Хотя зачастую он оказывался верным.
Всё помещение было уставлено бежевыми, оттенка нежной кофейной пенки, холстами, на которых вспышками красного, синего и желтого разгорались причудливые формы. Размах тоже был в новинку – даже с потолка свисали длинные холсты полные причудливых орнаментов и буйства цвета. Если бы Хун не разбирался в Джуне, он бы сказал, что всю серию картин можно было бы окрестить «солнечной».
— Сюда точно не подойдёт никто из классиков, – резюмировал он, и придыхание в голосе сдало с потрохами весь его восторг, – Слишком много агрессии.
Джун наклонил голову набок и улыбнулся, закусив губу.
Ли метался взглядом от одной картине к другой, связывая их между собой – ведь, ему казалось, что это, правда, какое-то чувственное откровение.
— Ты видишь только её?
Хун оторвался от картин и заглянул в глаза Джуна, которому хотелось взвыть в ожидании вердикта.
Внутри всё горело, и он почти физически задыхался, пока Ли смотрел немного серьёзным, но нежным взглядом на его творения.
— В линиях много эротики. Цвета вызывающе кричат. Как ты назвал эту картину?
— Любовь.
Хун прыснул. По-доброму так, отчего-то Джуну захотелось отвести взгляд.
— Ну, тогда она точно не про Шекспировские отношения.
— Хочешь сказать, что у героев Шекспира не было страсти? – ещё немного и взлетевшие вверх брови Джуна пробили бы дыру в крыше, оставив парней мокнуть под противным осенним ливнем.
Донхун пожал плечами.
— Давно не перечитывал.
— Шекспир так в своем гробу и переворачивается, – с тяжким вздохом заключил художник. — Так, когда выставка?, – как бы между прочим поинтересовался Хун.
— В эту субботу, – ответил Джун, исподлобья наблюдая за вышагивающим мимо полотен Хуном, попутно отмечая как же клёво, Господь, смотрится его задница в этих голубых разодранных модельерами джинсах.
Но ведь они говорили о высоком. О Шекспире в гробу и эротике.
— И много осталось работы? – участливо поинтересовался Хун, потянув отдыхать друга на диван. Пружины скрипнули, и Ли мягко улыбнулся, когда увидел расслабленное лицо Джуна.
— Где–то на целую жизнь, но сроки поджимают.
— А мне ты, когда собирался сказать?
— Ммм, завтра?
— Мне же тоже нужно подготовиться, знаешь ли.
— Скрипка в шкафу над раковиной.
— Ты неисправим. Пожелания будут?
— Хочу поднять уровень.
— Я могу сыграть все, что угодно, ты же знаешь.
— Мне стало не хватать твоего обычного репертуара, – как бы между прочим бросил художник.
Хун замер.
— Хочешь позвать оркестр? – он постарался выглядеть максимально отстраненным, когда задавал этот вопрос и поспешно отвернулся, чтобы Джун не заметил то, как он нервно закусил губу в ожидании вердикта.
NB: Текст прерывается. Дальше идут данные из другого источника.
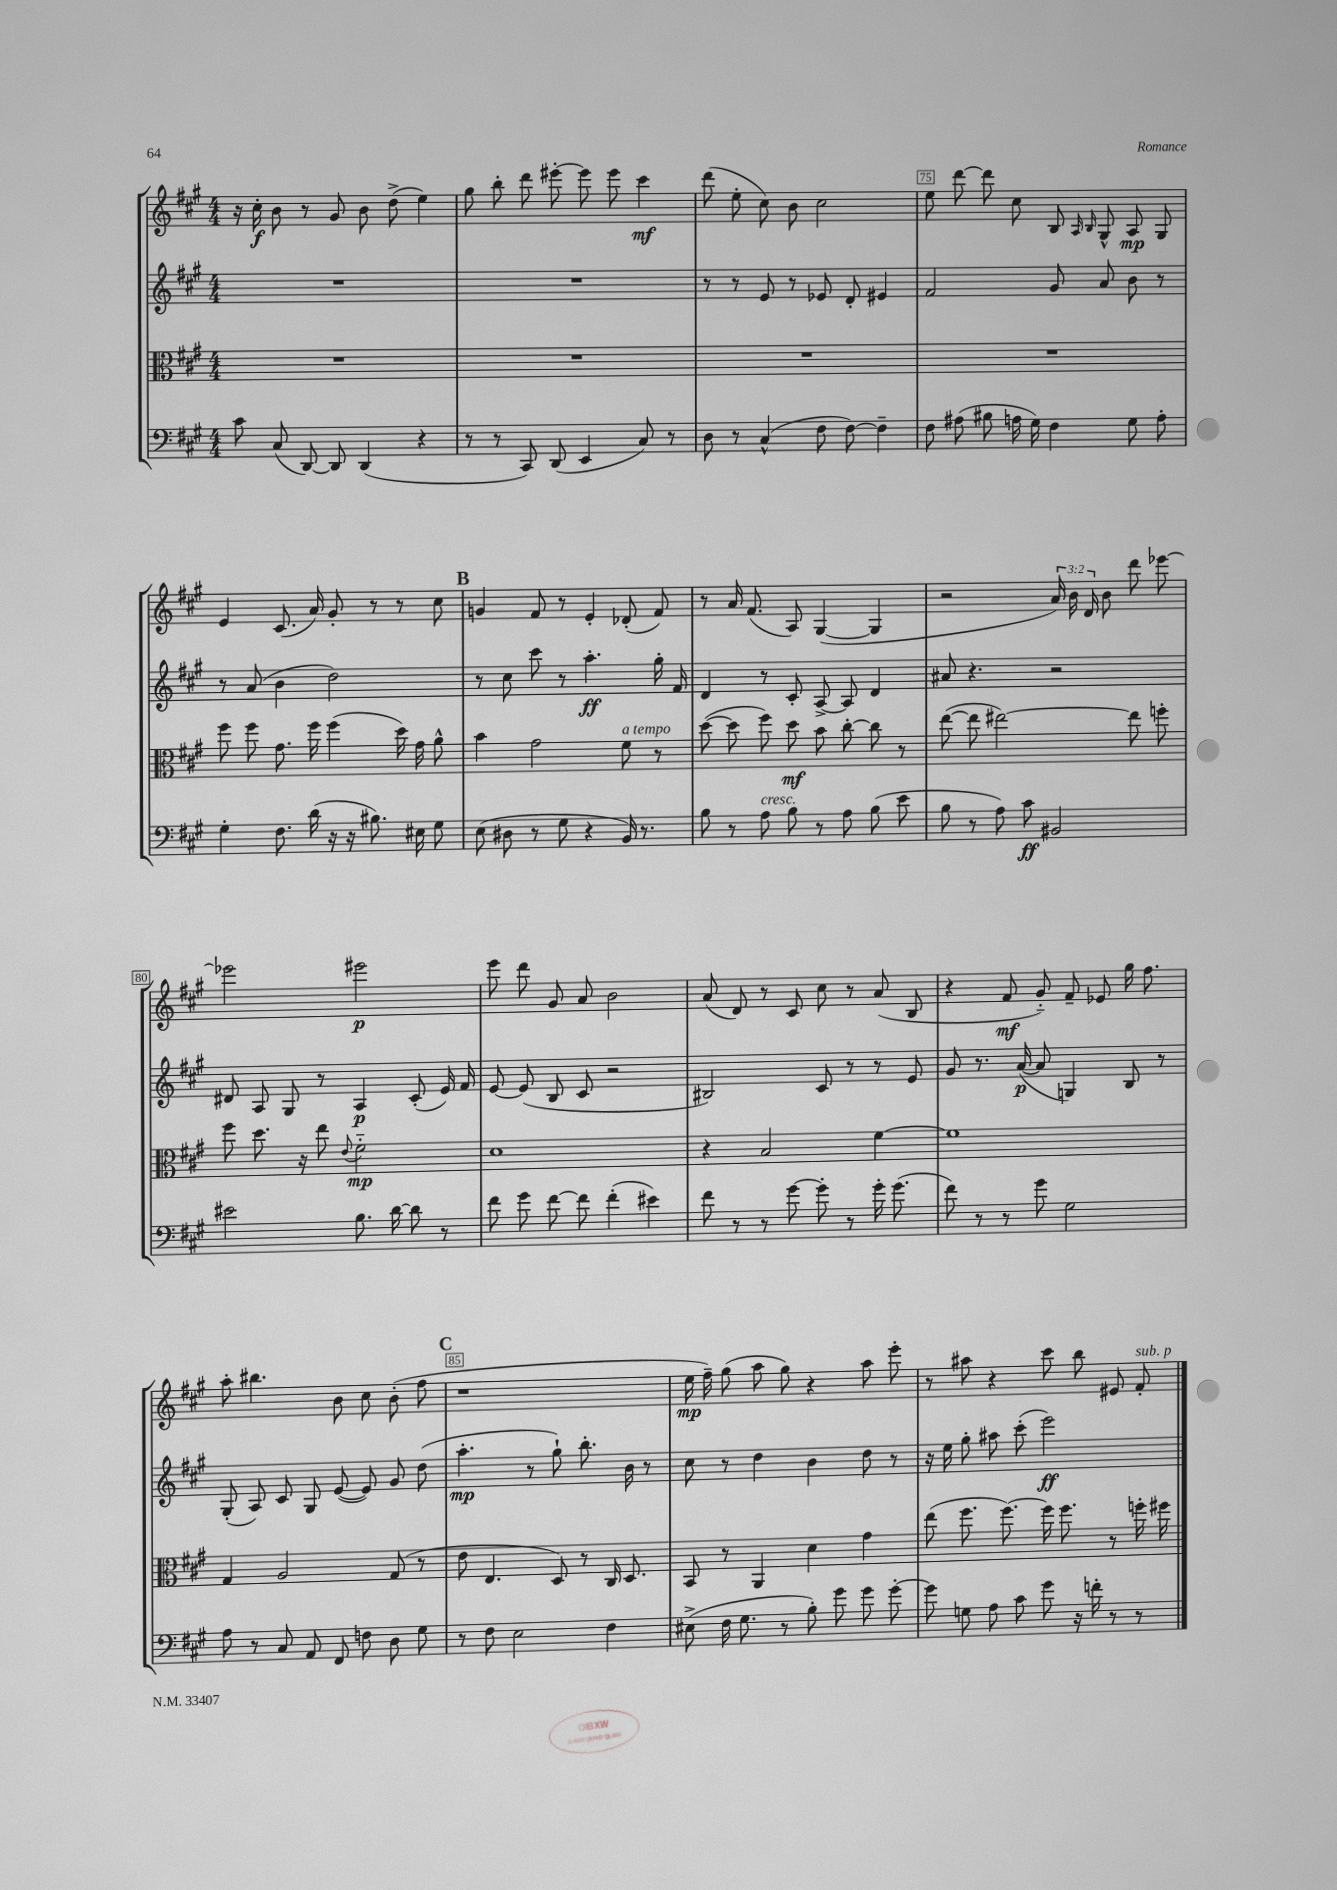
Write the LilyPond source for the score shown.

От одной мысли, что Джун пригласит кого–то другого выступать на открытии собственной выставки, сердце Донхуна выло скрипело хуже плохо настроенного инструмента, и накатывала апатия. Такие новости стали бы подобны выстрелу в висок хуновской самооценки, а так же подписанным смертным приговором под дружескими отношениями – слишком многое творчество значило для них обоих. Но, к счастью для всех, Джун лишь растерянно и слегка возмущенно воскликнул:
— Что? Нет.
Тихонечко поблагодарив всевышнего, Хун в растерянности почесал висок и вопросительно уставился на друга.
— Тогда я не понимаю.
— Я хочу, чтобы ты наконец–то сыграл на моей выставке что–нибудь своё.
— Но у меня ничего нету.
— Есть. Целых три дня, – Пак вдохновляюще помахал кисточкой в воздухе, сонно моргая. Ли был теплый, уютный, и Джунхи думалось, что на нём было бы ой, как замечательно уснуть, как на живой и тёплой подушечке.
И не только уснуть.
— Эй, Хун, время пришло, – ободряюще улыбнулся он.
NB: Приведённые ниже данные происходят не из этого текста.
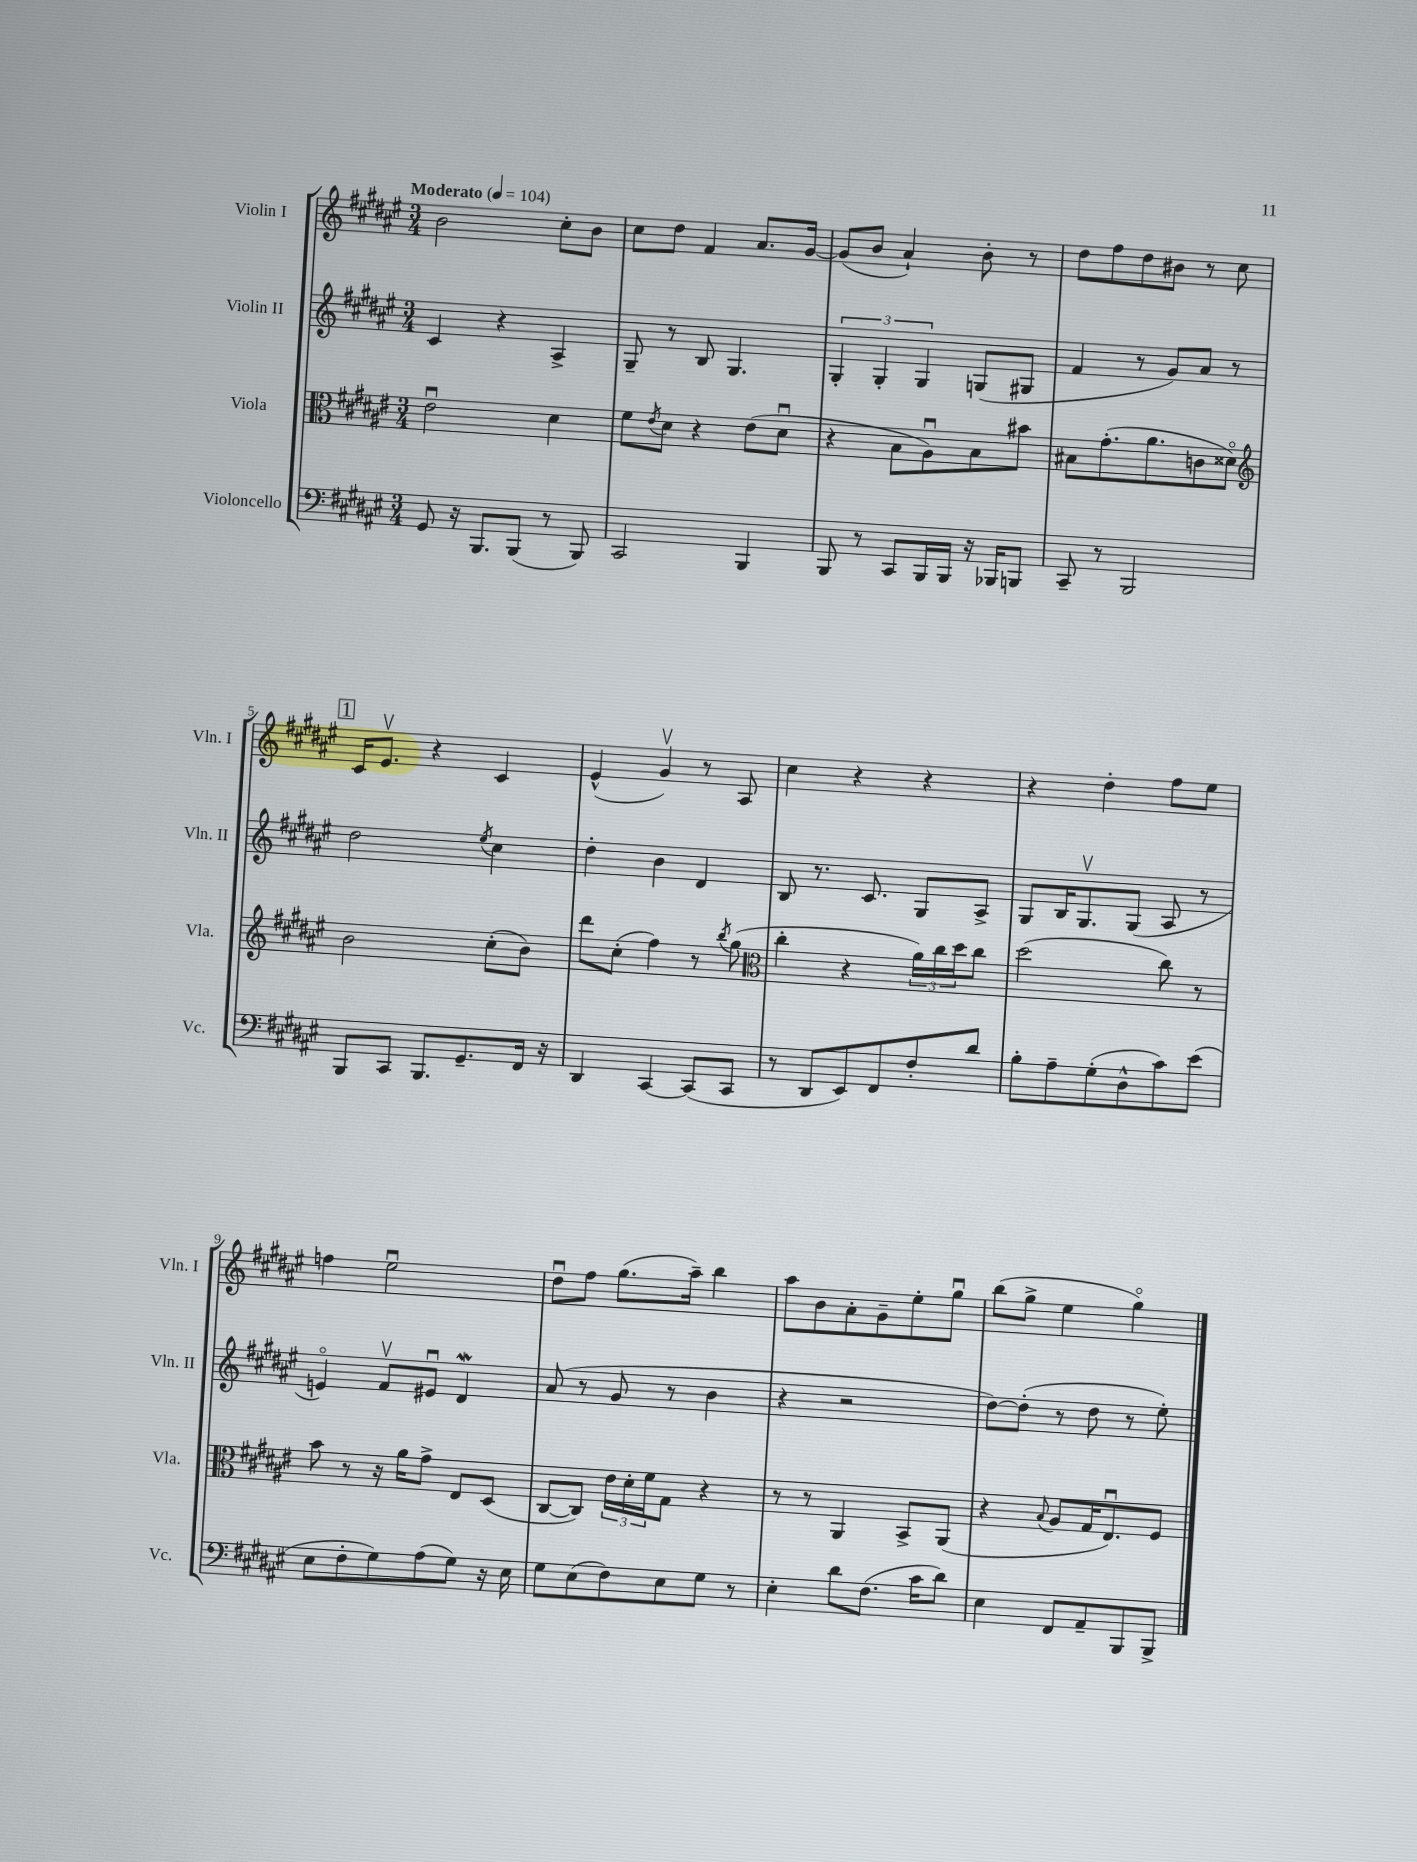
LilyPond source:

<<
\new StaffGroup <<
\new Staff = "s0" \with { instrumentName = "Violin I" shortInstrumentName = "Vln. I" } {
    \clef treble \key fis \major \numericTimeSignature \time 3/4 \tempo "Moderato" 4 = 104
    b'2 cis''8-. b'8 |
    cis''8 dis''8 fis'4 ais'8. gis'16~ |
    gis'8( b'8 ais'4-!) b'8-. r8 |
    dis''8 fis''8 dis''8 bis'8 r8 cis''8 |
    \mark \markup { \box "1" } cis'16 eis'8.\upbow r4 cis'4 |
    eis'4-^( gis'4\upbow) r8 ais8 |
    cis''4 r4 r4 |
    r4 dis''4-. fis''8 eis''8 |
    f''4 eis''2\downbow |
    dis''8\downbow fis''8 gis''8.( ais''16--) b''4 |
    ais''8 b'8 ais'8-. gis'8-- eis''8-. gis''8\downbow |
    b''8( gis''8-> eis''4 gis''4\flageolet) \bar "|." |
}
\new Staff = "s1" \with { instrumentName = "Violin II" shortInstrumentName = "Vln. II" } {
    \clef treble \key fis \major \numericTimeSignature \time 3/4
    cis'4 r4 ais4-> |
    gis8-- r8 b8 gis4. |
    \tuplet 3/2 { gis4-. gis4-. gis4 } g8( gis8 |
    fis'4 r8 gis'8) ais'8 r8 |
    \mark \markup { \box "1" } dis''2 \acciaccatura { eis''8 } cis''4 |
    dis''4-. b'4 dis'4 |
    b8 r8. cis'8. gis8 ais8-> |
    gis8 b16 gis8.\upbow gis8( ais8 r8 |
    e'4\flageolet) fis'8\upbow eis'8\downbow dis'4\mordent |
    ais'8( r8 gis'8 r8 b'4 |
    r4 r2 |
    dis''8~) dis''8-.( r8 dis''8 r8 eis''8-.) \bar "|." |
}
\new Staff = "s2" \with { instrumentName = "Viola" shortInstrumentName = "Vla." } {
    \clef alto \key fis \major \numericTimeSignature \time 3/4
    eis'2\downbow dis'4 |
    fis'8 \acciaccatura { eis'8 } dis'8 r4 eis'8( dis'8\downbow |
    r4 b8 ais8\downbow) b8 bis'8 |
    bis8 gis'8.-.( ais'8. c'8 disis'8\flageolet) |
    \mark \markup { \box "1" } \clef treble b'2 cis''8-.( b'8) |
    dis'''8 cis''8-.( fis''4) r8 \acciaccatura { b''8 } gis''8( |
    \clef alto cis''4-. r4 \tuplet 3/2 { ais'16) cis''16 dis''16 } cis''8 |
    dis''2( cis''8) r8 |
    b'8 r8 r16 ais'16 gis'8-> eis8 dis8( |
    cis8~ cis8) \tuplet 3/2 { eis'16 dis'16-. fis'16 } gis8 r4 |
    r8 r8 ais,4 b,8-> ais,8( |
    r4 \appoggiatura { b8 } ais8 gis16 eis8.\downbow) fis8 \bar "|." |
}
\new Staff = "s3" \with { instrumentName = "Violoncello" shortInstrumentName = "Vc." } {
    \clef bass \key fis \major \numericTimeSignature \time 3/4
    gis,8 r16 b,,8. b,,8( r8 b,,8) |
    cis,2 b,,4 |
    b,,8 r8 cis,8 b,,16 b,,16 r16 bes,,16 b,,8 |
    cis,8-- r8 b,,2 |
    \mark \markup { \box "1" } b,,8 cis,8 b,,8. gis,8.-- fis,16 r16 |
    dis,4 cis,4~ cis,8( cis,8 |
    r8 dis,8 eis,8) fis,8 fis8-. dis'8 |
    b8-. ais8-- gis8-.( dis8-^ cis'8) eis'8( |
    eis8 fis8-. gis8) ais8( gis8) r16 eis16 |
    gis8 eis8( fis8) eis8 gis8 r8 |
    eis4-. dis'8 fis8.( cis'16 dis'8) |
    eis4 fis,8 ais,8-- b,,8 b,,8-> \bar "|." |
}
>>
>>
— Почему ты так хочешь, чтобы я играл?
— Потому что ты гений, идиот. Идиот, который точно всю партитуру не только для себя, но и для остального оркестра напишет. Сколько мелодий ты написал за эти 15 лет? А сколько из них записал? Тебе давно пора поделиться этим сокровищем с миром. И моя выставка — самое подходящее для этого место. Или ты не согласен?
Ли смущенно склонил голову.
Предложение было хорошее – да что там хорошее, просто фантастическое.
Может ему стоило обдумать его.
Он встал с дивана, и пока Пак отвлекся на какой-то недочет в своей работе, потихоньку пошел к двери.
— Ты куда? Опять сбегаешь?
Джуну было горько. Вот так опять просто уйдет? В который раз?
— Это нужно обдумать.
— О чём тут можно вообще думать? Соглашайся! — ему хотелось, чтобы он быстрее догадался. Быстрее понял. А не смотрел на него таким виноватым и неуверенным взглядом.
Донхун сглотнул.
Нужно было спросить сейчас или никогда, а в случае провала замолкнуть на вечность.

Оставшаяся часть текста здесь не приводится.